◆ **Exercise description**
Can you write out the rows below again, changing "common name" to "vernacular name" in each place it occurs and leaving everything else untouched?
___ Information given ___
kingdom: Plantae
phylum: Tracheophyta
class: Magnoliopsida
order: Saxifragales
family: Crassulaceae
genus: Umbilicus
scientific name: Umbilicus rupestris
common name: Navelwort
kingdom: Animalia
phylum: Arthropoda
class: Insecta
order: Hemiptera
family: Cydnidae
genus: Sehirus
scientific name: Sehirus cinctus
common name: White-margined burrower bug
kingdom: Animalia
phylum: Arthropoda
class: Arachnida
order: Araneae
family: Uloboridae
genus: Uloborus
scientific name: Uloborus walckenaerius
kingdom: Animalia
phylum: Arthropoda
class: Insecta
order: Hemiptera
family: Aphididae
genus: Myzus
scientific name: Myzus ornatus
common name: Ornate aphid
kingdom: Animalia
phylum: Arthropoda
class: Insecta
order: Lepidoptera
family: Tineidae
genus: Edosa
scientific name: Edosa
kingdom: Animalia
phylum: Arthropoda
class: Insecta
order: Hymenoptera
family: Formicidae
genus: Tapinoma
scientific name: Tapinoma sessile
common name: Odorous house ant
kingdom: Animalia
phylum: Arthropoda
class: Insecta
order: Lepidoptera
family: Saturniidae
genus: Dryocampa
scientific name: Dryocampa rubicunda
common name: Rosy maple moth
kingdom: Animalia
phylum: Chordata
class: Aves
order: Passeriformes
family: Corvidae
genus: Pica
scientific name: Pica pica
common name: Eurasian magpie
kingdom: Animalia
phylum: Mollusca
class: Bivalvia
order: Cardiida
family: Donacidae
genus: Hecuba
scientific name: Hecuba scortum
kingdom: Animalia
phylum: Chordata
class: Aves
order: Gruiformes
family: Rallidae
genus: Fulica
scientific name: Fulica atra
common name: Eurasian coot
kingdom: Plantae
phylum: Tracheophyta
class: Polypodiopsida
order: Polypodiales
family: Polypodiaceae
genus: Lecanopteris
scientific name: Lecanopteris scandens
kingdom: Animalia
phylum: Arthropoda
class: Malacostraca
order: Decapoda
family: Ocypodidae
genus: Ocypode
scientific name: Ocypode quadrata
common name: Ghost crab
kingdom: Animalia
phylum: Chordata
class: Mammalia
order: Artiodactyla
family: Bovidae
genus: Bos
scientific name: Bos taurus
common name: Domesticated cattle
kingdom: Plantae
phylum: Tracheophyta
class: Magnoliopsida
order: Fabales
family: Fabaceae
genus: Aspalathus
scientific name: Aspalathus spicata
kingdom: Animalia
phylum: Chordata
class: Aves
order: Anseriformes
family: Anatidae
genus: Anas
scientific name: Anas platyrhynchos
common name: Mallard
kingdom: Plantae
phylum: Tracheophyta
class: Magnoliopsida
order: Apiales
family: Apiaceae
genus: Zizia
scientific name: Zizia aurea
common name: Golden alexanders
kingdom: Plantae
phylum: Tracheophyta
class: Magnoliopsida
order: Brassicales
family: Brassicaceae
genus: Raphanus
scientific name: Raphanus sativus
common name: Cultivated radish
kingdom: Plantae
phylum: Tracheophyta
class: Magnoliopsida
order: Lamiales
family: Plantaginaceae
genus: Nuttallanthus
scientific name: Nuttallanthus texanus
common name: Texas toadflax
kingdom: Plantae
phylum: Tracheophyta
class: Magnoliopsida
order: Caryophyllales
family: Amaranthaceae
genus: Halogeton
___
◆ **Response to this task**
kingdom: Plantae
phylum: Tracheophyta
class: Magnoliopsida
order: Saxifragales
family: Crassulaceae
genus: Umbilicus
scientific name: Umbilicus rupestris
vernacular name: Navelwort
kingdom: Animalia
phylum: Arthropoda
class: Insecta
order: Hemiptera
family: Cydnidae
genus: Sehirus
scientific name: Sehirus cinctus
vernacular name: White-margined burrower bug
kingdom: Animalia
phylum: Arthropoda
class: Arachnida
order: Araneae
family: Uloboridae
genus: Uloborus
scientific name: Uloborus walckenaerius
kingdom: Animalia
phylum: Arthropoda
class: Insecta
order: Hemiptera
family: Aphididae
genus: Myzus
scientific name: Myzus ornatus
vernacular name: Ornate aphid
kingdom: Animalia
phylum: Arthropoda
class: Insecta
order: Lepidoptera
family: Tineidae
genus: Edosa
scientific name: Edosa
kingdom: Animalia
phylum: Arthropoda
class: Insecta
order: Hymenoptera
family: Formicidae
genus: Tapinoma
scientific name: Tapinoma sessile
vernacular name: Odorous house ant
kingdom: Animalia
phylum: Arthropoda
class: Insecta
order: Lepidoptera
family: Saturniidae
genus: Dryocampa
scientific name: Dryocampa rubicunda
vernacular name: Rosy maple moth
kingdom: Animalia
phylum: Chordata
class: Aves
order: Passeriformes
family: Corvidae
genus: Pica
scientific name: Pica pica
vernacular name: Eurasian magpie
kingdom: Animalia
phylum: Mollusca
class: Bivalvia
order: Cardiida
family: Donacidae
genus: Hecuba
scientific name: Hecuba scortum
kingdom: Animalia
phylum: Chordata
class: Aves
order: Gruiformes
family: Rallidae
genus: Fulica
scientific name: Fulica atra
vernacular name: Eurasian coot
kingdom: Plantae
phylum: Tracheophyta
class: Polypodiopsida
order: Polypodiales
family: Polypodiaceae
genus: Lecanopteris
scientific name: Lecanopteris scandens
kingdom: Animalia
phylum: Arthropoda
class: Malacostraca
order: Decapoda
family: Ocypodidae
genus: Ocypode
scientific name: Ocypode quadrata
vernacular name: Ghost crab
kingdom: Animalia
phylum: Chordata
class: Mammalia
order: Artiodactyla
family: Bovidae
genus: Bos
scientific name: Bos taurus
vernacular name: Domesticated cattle
kingdom: Plantae
phylum: Tracheophyta
class: Magnoliopsida
order: Fabales
family: Fabaceae
genus: Aspalathus
scientific name: Aspalathus spicata
kingdom: Animalia
phylum: Chordata
class: Aves
order: Anseriformes
family: Anatidae
genus: Anas
scientific name: Anas platyrhynchos
vernacular name: Mallard
kingdom: Plantae
phylum: Tracheophyta
class: Magnoliopsida
order: Apiales
family: Apiaceae
genus: Zizia
scientific name: Zizia aurea
vernacular name: Golden alexanders
kingdom: Plantae
phylum: Tracheophyta
class: Magnoliopsida
order: Brassicales
family: Brassicaceae
genus: Raphanus
scientific name: Raphanus sativus
vernacular name: Cultivated radish
kingdom: Plantae
phylum: Tracheophyta
class: Magnoliopsida
order: Lamiales
family: Plantaginaceae
genus: Nuttallanthus
scientific name: Nuttallanthus texanus
vernacular name: Texas toadflax
kingdom: Plantae
phylum: Tracheophyta
class: Magnoliopsida
order: Caryophyllales
family: Amaranthaceae
genus: Halogeton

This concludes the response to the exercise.